═══ Extrait du texte ═══
Sous cet azimut de prise de vue, qui s'avère être N 20°, les couches verticales des Trois Pucelles (au centre du cliché) sont vues parfaitement d'enfilade (cf. agrandissement plus haut dans la présente page).
a.rR = anticlinal des Rochers Roux ; s.dB = synclinal de la Draye Blanche ; a.gV = anticlinal de la grotte Vallier = charnière antiforme orientale du Moucherotte ; a.Mw = charnière antiforme occidentale du Moucherotte ; f.Pu = faille des Pucelles (ses deux branches) ; ØM = chevauchement du Moucherotte ; d.B = décrochement des Bruziers ; s.B = synclinal nord des Bruziers ; s.P = synclinal de Proveysieux - Pariset ; s.mS = présumé synclinal méso-subalpin (en violet clair) ; f.mG = faille compressive du Mollard Gargot ; a.S = voûte de l'anticlinal de Sassenage (vue selon son axe, légèrement plongeant vers le nord).
"U.t" = paquets tassés d'Urgonien.
═══
> _Liste des activités_
1 - D'après le texte, sous quel azimut la photo a-t-elle été prise ?
2 - Extrayez du texte le passage qui va de « a.rR = anticlinal » jusqu'à « vers le nord). » inclus.
Vous n'aurez pas besoin des données.
═══ Données étudiées ═══
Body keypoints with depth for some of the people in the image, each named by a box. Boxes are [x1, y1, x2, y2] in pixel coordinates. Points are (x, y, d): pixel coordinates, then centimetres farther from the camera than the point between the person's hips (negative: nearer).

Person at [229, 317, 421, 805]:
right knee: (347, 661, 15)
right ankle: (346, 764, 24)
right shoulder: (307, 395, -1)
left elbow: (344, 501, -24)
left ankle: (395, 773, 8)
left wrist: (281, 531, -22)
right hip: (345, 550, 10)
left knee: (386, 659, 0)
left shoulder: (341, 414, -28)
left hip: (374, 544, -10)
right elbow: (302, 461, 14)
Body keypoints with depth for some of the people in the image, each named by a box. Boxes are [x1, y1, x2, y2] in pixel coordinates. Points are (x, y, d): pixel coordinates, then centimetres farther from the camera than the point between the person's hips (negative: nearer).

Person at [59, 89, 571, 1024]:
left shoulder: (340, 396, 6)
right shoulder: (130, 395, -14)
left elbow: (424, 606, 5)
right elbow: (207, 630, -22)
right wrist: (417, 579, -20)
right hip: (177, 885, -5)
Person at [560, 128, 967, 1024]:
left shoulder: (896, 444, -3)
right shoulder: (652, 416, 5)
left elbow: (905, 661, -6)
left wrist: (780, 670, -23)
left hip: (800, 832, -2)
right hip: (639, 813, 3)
═══
═══ Données étudiées ═══
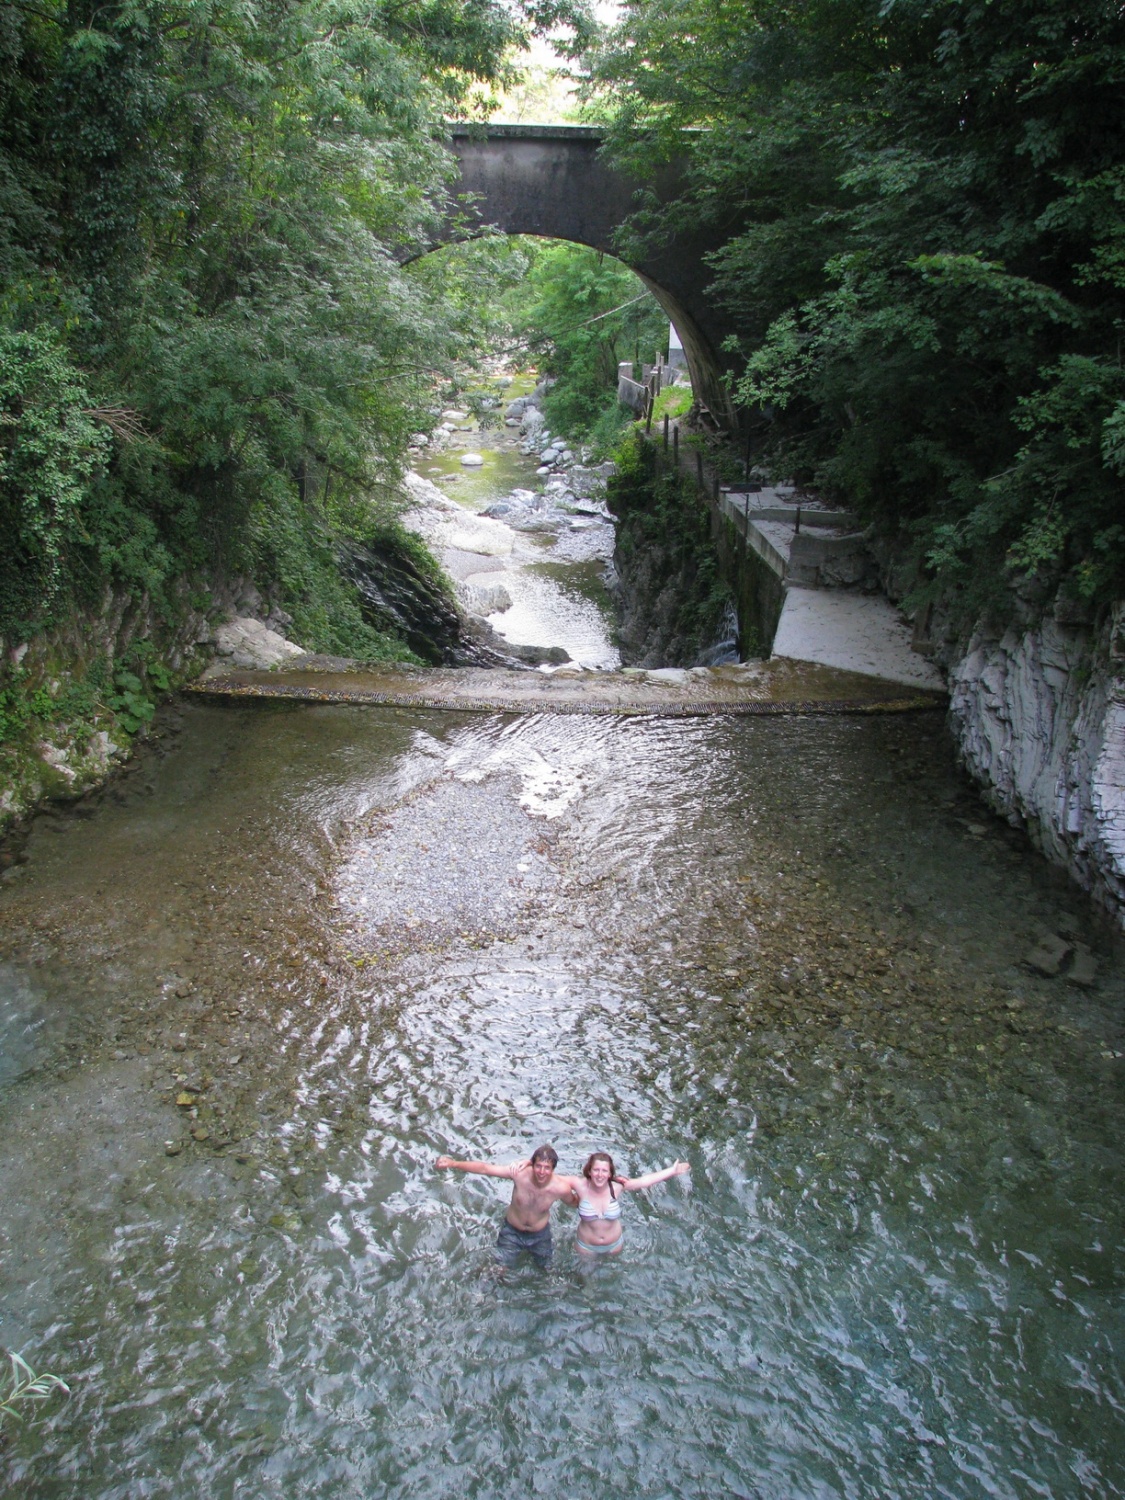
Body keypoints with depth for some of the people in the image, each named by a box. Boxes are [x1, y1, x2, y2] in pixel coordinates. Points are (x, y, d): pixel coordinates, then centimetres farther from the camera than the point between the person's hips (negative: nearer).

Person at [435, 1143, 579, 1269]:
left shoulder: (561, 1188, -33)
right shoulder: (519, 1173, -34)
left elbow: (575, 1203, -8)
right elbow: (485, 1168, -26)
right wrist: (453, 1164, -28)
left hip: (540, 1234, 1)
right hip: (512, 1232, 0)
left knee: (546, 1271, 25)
═══
> _Réponses attendues_
1 - N 20°.

2 -
a.rR = anticlinal des Rochers Roux ; s.dB = synclinal de la Draye Blanche ; a.gV = anticlinal de la grotte Vallier = charnière antiforme orientale du Moucherotte ; a.Mw = charnière antiforme occidentale du Moucherotte ; f.Pu = faille des Pucelles (ses deux branches) ; ØM = chevauchement du Moucherotte ; d.B = décrochement des Bruziers ; s.B = synclinal nord des Bruziers ; s.P = synclinal de Proveysieux - Pariset ; s.mS = présumé synclinal méso-subalpin (en violet clair) ; f.mG = faille compressive du Mollard Gargot ; a.S = voûte de l'anticlinal de Sassenage (vue selon son axe, légèrement plongeant vers le nord).